Major banks are edging closer to digital wagering on future events, as interest in prediction markets spreads from crypto platforms into traditional finance.
JPMorgan CEO Jamie Dimon said the bank is considering entering prediction venues, while stressing there are no formal plans yet. He made the comments during a CBS interview on April 1, 2026, underscoring how quickly the sector is drawing attention from mainstream institutions.
“It is possible one day we will do something like that,” Dimon said. However, he drew clear red lines, noting that JPMorgan would not offer markets on sports or politics and would apply strict internal controls around sensitive data.
Dimon emphasized that employees would be barred from exploiting non-public information. “You cannot use inside information at all, for any reason, including prediction markets,” he said. “We are going to make that clear to our people here.” Moreover, he framed most activity on these platforms as closer to gambling than to investing.
He added that he opposes such activity “if it is an addiction that ruins your life.” That said, his remarks still signaled a potential long-term opening for a new line of business if guardrails are strong enough.

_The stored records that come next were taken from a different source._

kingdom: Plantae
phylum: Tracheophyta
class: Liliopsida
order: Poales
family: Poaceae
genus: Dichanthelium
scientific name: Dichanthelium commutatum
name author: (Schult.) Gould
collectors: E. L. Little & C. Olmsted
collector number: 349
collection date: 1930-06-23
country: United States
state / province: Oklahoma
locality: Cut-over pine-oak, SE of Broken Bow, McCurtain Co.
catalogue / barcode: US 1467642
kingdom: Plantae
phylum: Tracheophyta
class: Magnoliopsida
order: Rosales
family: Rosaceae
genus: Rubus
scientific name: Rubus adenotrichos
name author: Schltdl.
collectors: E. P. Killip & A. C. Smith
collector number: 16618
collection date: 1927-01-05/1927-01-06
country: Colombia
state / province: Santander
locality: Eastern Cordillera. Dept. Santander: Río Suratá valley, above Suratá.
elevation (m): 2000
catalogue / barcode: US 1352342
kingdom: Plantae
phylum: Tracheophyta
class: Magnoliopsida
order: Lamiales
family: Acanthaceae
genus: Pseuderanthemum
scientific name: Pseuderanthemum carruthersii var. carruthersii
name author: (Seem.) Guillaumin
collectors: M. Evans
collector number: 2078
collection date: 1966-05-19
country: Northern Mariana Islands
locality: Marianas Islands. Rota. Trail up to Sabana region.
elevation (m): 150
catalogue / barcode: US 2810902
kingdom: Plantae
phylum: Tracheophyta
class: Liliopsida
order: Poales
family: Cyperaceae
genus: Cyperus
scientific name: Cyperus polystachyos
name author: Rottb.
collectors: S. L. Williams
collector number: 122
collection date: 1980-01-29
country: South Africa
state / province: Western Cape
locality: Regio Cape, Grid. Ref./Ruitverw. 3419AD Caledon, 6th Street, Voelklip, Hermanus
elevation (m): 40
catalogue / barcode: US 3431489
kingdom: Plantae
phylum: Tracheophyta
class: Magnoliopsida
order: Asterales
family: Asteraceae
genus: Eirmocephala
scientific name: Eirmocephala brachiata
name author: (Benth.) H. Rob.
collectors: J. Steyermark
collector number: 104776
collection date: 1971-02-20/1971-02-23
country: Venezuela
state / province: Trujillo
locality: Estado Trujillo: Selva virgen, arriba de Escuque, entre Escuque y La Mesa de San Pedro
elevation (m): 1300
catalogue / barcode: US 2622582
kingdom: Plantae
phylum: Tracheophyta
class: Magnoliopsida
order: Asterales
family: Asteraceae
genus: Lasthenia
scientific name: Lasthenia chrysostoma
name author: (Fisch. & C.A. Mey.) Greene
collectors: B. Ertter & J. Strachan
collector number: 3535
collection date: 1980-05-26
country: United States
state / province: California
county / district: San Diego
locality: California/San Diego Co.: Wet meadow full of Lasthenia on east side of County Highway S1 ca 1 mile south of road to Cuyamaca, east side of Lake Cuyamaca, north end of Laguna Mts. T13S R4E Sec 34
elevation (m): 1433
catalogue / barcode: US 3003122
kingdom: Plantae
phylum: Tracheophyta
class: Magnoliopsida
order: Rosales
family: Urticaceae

Goldman Sachs appears further along in its exploration. CEO David Solomon told investors during the bank’s January earnings call that he had recently met with the two dominant platforms in the sector, Polymarket and Kalshi. His comments highlighted growing institutional curiosity.
“We have a team of people here that are spending time with them and are looking at it,” Solomon said. However, he did not specify whether the bank would adopt blockchain-based infrastructure or a more traditional exchange model if it proceeds.
These discussions come as crypto-native platforms move aggressively to scale. Moreover, the prospect of major Wall Street firms entering the space could accelerate both competition and regulatory scrutiny.
Polymarket and Kalshi now dominate the field, yet their structures differ sharply. Polymarket relies on blockchain infrastructure, running on the Polygon network. Users deposit stablecoins, place bets on event outcomes, and receive automated payouts executed by smart contracts.
In contrast, Kalshi does not use blockchain technology. It functions more like a traditional exchange, with centralized order matching and settlement. Moreover, it operates under a regulated framework, positioning itself as a compliant venue for event-driven contracts.
Polymarket recently secured a data partnership with Intercontinental Exchange, parent of the New York Stock Exchange, bolstering its institutional credibility. The company is valued at around $20 billion. Kalshi hit a $22 billion valuation after a funding round led by Coatue Management, underscoring fierce investor interest in the segment.
Coinbase and Robinhood have already integrated event-betting products into their platforms, giving retail users direct access to this emerging asset class. This expansion has boosted overall activity and forced large banks to monitor how quickly volumes are shifting toward these new instruments.
Moreover, the arrival of those mainstream apps has helped normalize event-linked trading for a broader audience. That said, it remains unclear whether JPMorgan or Goldman Sachs would choose blockchain rails or stick to legacy systems if they ultimately launch their own offerings.
The legal status of these markets in the U.S. remains unsettled. Key questions persist over which types of events can be listed and how contracts should be classified under existing derivatives law. However, the Commodity Futures Trading Commission has begun to move toward a more defined approach.
The agency took early steps toward a regulatory framework for prediction venues earlier this month, signaling that clearer rules may be coming. As the CFTC refines its stance, major banks are likely to weigh compliance risks carefully before committing significant capital or brand exposure.
Market reactions have been mixed. JPMorgan shares rose 4% on April 1, in line with a broader market rally, although the stock remains down 9% for the year. Moreover, investors are still assessing how potential exposure to prediction products could affect earnings volatility over time.
Overall, Wall Street’s growing interest in prediction markets reflects a broader convergence between crypto-native innovation and traditional finance, even as regulation, technology choices, and responsible gambling concerns continue to shape how fast the sector can mature.